A last turn, and Emily was almost there. Adrenaline, the drug of working cops, skydivers, and mothers in search of their endangered children, pulsed. It nearly flooded her system when she saw it. A black mailbox carried the number on its silvery weathered driftwood post: 4444 COPPER BEACH ROAD. She pulled over and kept the car idling until Christopher opened the passenger door and slid onto the seat.

"You drive like a maniac," he said. "I could barely keep up with you"

Emily faked a smile. "That's because you drive like someone's grandpa"

Christopher shrugged and allowed her the upper hand. He cracked the window. The car was warm inside. "You ready to do this?" he asked.

"What about backup? Did you call the local blues?"

"Nope. We don't need them. We're just doing a little surveillance."

"What if we're wrong and she-they aren't here? What if Walker's playing some kind of mind game?"

"There's no what if on that one. He is. He's got to be ""
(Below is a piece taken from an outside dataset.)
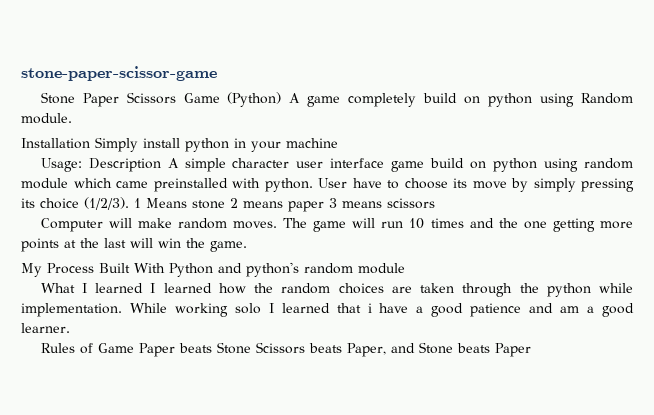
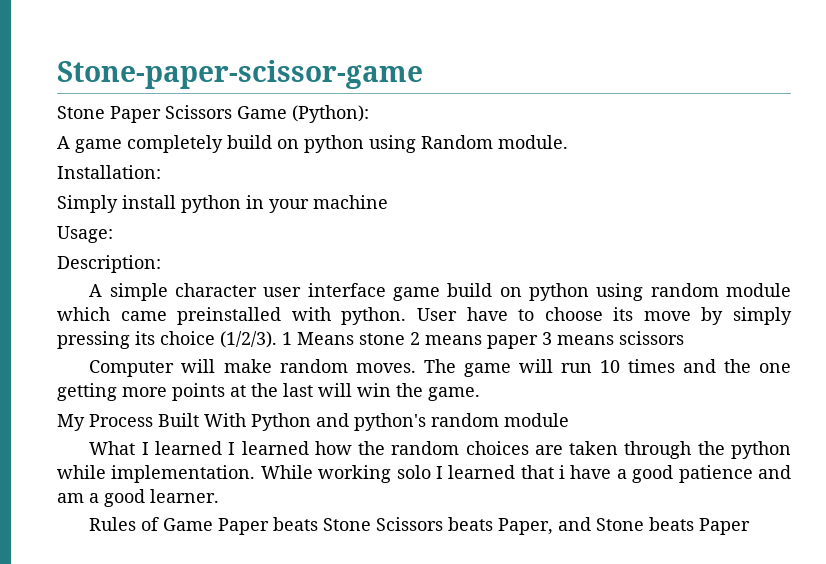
[21,66,217,81] stone-paper-scissor-game -> [57,60,423,89] Stone-paper-scissor-game
[227,92,282,107] (Python) -> [292,105,369,123] (Python): //
[21,138,90,149] Installation -> [57,165,161,179] Installation: //
[88,158,161,172] Description -> [57,255,161,273] // Description: //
Emily opened the door; the soft ping of the warning sound faded into the stormy air. "Let's go"

The cabin had been remodeled in the years since they'd both been there. People with money had taken the place with the idea they'd be able to turn it into a bed and breakfast. They'd had intermittent success. During his drive from Tacoma, Christopher had contacted the owners, now living in Seattle and the place was vacant. It was not owned by Walker's cousin after all.

"Worst investment we ever made," the gruff-voiced man said. "The place is cursed. Can't keep it booked more than half the season. Go ahead. Have a look around. If you like it, I'll make you a deal on a rental."

That would never happen, of course. The Seattle detective could think of nothing more unlikely than vacationing at the scene of the Tuttle shooting.

"Key's under the gull by the front door," the man had said.